[Dataset records — start]
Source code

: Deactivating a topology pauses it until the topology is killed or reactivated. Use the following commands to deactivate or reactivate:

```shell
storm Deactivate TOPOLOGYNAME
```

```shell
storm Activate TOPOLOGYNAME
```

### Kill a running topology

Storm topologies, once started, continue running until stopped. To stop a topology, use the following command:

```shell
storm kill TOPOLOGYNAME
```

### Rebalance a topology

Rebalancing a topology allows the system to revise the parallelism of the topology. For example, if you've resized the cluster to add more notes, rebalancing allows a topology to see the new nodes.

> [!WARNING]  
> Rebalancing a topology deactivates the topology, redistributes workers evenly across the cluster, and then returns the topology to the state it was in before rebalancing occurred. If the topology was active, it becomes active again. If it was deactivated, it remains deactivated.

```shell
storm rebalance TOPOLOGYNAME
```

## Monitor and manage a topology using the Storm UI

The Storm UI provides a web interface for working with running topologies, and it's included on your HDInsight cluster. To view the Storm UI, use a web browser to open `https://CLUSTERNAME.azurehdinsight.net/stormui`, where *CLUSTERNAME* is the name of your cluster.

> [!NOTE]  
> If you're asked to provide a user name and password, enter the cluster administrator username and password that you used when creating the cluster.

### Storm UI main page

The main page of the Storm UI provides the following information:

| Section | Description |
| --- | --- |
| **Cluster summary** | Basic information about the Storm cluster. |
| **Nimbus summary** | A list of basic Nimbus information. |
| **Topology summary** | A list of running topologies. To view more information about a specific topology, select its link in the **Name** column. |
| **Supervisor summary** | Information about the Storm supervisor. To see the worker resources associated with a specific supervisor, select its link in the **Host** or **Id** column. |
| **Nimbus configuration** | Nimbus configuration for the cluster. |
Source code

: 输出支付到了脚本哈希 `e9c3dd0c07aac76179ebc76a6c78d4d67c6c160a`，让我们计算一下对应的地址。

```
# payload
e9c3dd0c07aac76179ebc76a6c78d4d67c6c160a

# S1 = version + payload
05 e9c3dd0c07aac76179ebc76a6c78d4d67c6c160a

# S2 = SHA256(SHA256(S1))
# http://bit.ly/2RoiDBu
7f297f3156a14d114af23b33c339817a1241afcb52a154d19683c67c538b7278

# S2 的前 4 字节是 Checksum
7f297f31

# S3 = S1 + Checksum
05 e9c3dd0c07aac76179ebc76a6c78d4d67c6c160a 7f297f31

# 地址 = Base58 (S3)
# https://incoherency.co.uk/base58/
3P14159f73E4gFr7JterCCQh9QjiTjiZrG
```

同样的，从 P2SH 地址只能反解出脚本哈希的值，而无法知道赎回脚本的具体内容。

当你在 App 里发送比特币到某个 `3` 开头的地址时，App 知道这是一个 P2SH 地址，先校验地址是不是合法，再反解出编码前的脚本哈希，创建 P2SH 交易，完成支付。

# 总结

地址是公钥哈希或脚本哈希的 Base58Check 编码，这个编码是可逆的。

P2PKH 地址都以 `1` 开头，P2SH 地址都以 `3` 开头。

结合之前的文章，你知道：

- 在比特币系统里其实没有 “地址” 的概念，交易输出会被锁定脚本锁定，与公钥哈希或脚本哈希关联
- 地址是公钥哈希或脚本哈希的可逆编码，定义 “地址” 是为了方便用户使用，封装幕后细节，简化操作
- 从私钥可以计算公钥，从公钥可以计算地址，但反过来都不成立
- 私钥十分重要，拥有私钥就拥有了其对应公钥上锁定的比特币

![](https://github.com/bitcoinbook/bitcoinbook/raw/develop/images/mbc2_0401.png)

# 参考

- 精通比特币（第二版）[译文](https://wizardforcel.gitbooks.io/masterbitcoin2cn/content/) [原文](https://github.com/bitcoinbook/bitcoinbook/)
[Dataset records — finish]
Go over the entries above and say how many lines hold the string "link", with no other text.

## Completed task
2